Hi all, had lots of VAG cars( mk1&mk2 gti's,polo g40,rs6,b5 s4,vr6, tt qs etc. Was looking for a R32(could not find a nice non blue one) so after having a drive in my brothers (neilc) tt v6,decided to look for one. I brought a standard avus silver v6 with blue leather and sat nav about a month ago.
More photos to follow after the car has been cleaned for the first time!

[album][/album]


----------



## Hoggy (May 8, 2002)

Hi Mark.c, Welcome to the TTF & TT ownership.
Hoggy.


----------



## t'mill (Jul 31, 2012)

Love Avus silver 8) Welcome to the forum


----------



## YELLOW_TT (Feb 25, 2004)

Welcome


----------



## LordG71 (Jan 10, 2012)

Welcome


----------



## staners1 (Jan 7, 2012)

welcome mate  I hear you have some mods in mind


----------



## neilc (Aug 8, 2011)

Welcome to the forum bro  Get some more pics up today when Lee has valeted it for you.


----------



## davelincs (Jan 1, 2010)

HiMark, welcome to the forum


----------



## mark.c (Sep 25, 2012)

Thanks Guys, I started uprating the car after a week of ownership,as it didnt handle to my liking.
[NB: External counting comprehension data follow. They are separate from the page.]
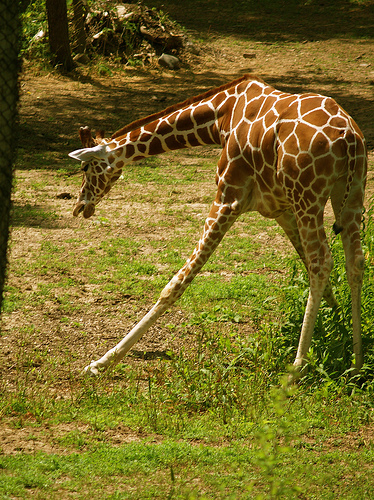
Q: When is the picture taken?
A: Daytime.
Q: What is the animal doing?
A: Bending over.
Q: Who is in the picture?
A: A giraffe.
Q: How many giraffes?
A: One.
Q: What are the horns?
A: Ossicones.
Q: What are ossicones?
A: Horn like growths.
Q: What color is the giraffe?
A: Tan and white.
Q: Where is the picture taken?
A: Near giraffe.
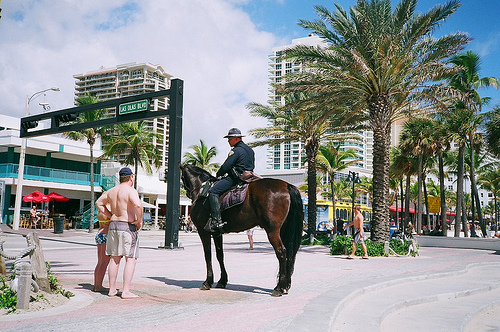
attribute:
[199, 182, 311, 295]
horse — brown, black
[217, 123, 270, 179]
officer — close, white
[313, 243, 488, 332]
street — close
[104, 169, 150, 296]
man — standing, shirtless, white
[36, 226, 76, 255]
road — paved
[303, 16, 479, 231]
tree — black, green, palm, brown, plam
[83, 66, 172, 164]
building — close, large, big, white, tall, huge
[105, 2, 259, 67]
sky — blue, cloudy, white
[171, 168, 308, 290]
horse — brown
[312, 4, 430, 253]
tree — palm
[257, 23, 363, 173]
building — tall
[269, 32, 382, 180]
building — tall, multi story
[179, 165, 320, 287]
horse — brown, beautiful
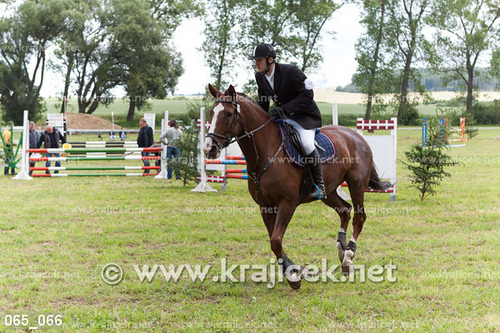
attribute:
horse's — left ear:
[198, 80, 396, 295]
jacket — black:
[135, 121, 160, 146]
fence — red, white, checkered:
[335, 99, 401, 172]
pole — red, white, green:
[29, 148, 163, 150]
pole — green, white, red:
[29, 155, 161, 161]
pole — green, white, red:
[28, 163, 158, 168]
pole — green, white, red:
[30, 170, 159, 177]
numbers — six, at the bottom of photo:
[0, 312, 62, 332]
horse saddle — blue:
[283, 123, 338, 164]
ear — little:
[207, 84, 222, 97]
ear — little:
[226, 84, 238, 99]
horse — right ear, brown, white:
[193, 83, 393, 288]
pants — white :
[278, 117, 321, 156]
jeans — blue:
[163, 146, 181, 176]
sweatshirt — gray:
[157, 126, 182, 148]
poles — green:
[28, 145, 165, 181]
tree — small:
[411, 111, 454, 218]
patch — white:
[303, 79, 315, 88]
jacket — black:
[268, 63, 319, 125]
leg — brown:
[346, 170, 371, 270]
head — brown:
[200, 81, 247, 163]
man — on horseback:
[253, 42, 327, 200]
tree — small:
[396, 114, 454, 204]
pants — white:
[291, 120, 320, 160]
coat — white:
[37, 120, 67, 163]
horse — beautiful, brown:
[172, 70, 394, 283]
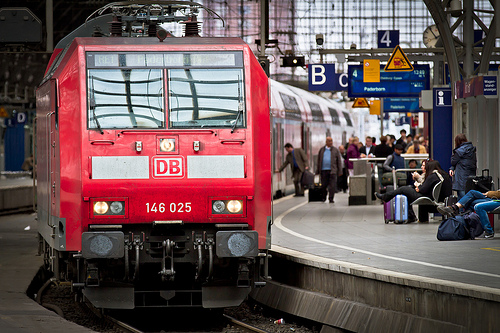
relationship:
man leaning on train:
[276, 142, 311, 197] [34, 0, 354, 310]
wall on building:
[0, 0, 32, 175] [3, 2, 498, 204]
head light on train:
[92, 201, 124, 215] [27, 32, 368, 308]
Much better now!


----------



## TTchan (Mar 24, 2012)

Welcome mark, nice car


----------



## The Blue Bandit (Sep 22, 2011)

... welcome to the forum Mark, car looks ace- and I'm not even going to hold it against you that you are closely related to Neil (everyone has a cross to bear!)  ... looking forward to seeing more pics of the car- and watching it evolve ...


----------



## mark.c (Sep 25, 2012)

Cheers Blue Bandit,car has evolved a lot already(only had it a month) Only picked car up from Neil [smiley=argue.gif] today after valeting :lol: ,will take some shots 2mrow.


----------



## sussexbythesea (Apr 12, 2012)

Great colour choice Mark.C 
but I would say that :roll:

Welcome
Peter


----------



## neilc (Aug 8, 2011)

Dolomite rules :lol: Avus looks like a washed out blue :wink:


----------



## mark.c (Sep 25, 2012)

John Major Grey more like! :lol:


----------



## sussexbythesea (Apr 12, 2012)

Not quite the Blue Rinse I had in mind.... :!:










with a hint of lilac perhaps
:lol: :lol:

Peter


----------



## mark.c (Sep 25, 2012)

Car cleaned now  ,cheers Neil(teaboy) and Lee.


----------



## neilc (Aug 8, 2011)

Nice knob :wink:


----------



## The Blue Bandit (Sep 22, 2011)

neilc said:


> Nice knob :wink:


... I must admit I couldn't stop looking at it!- it's quite big isn't it? ...
... you must polish it _a lot_ by the look of it ...
... I've got a big black one like it- but I haven't managed to fit it in yet ...


----------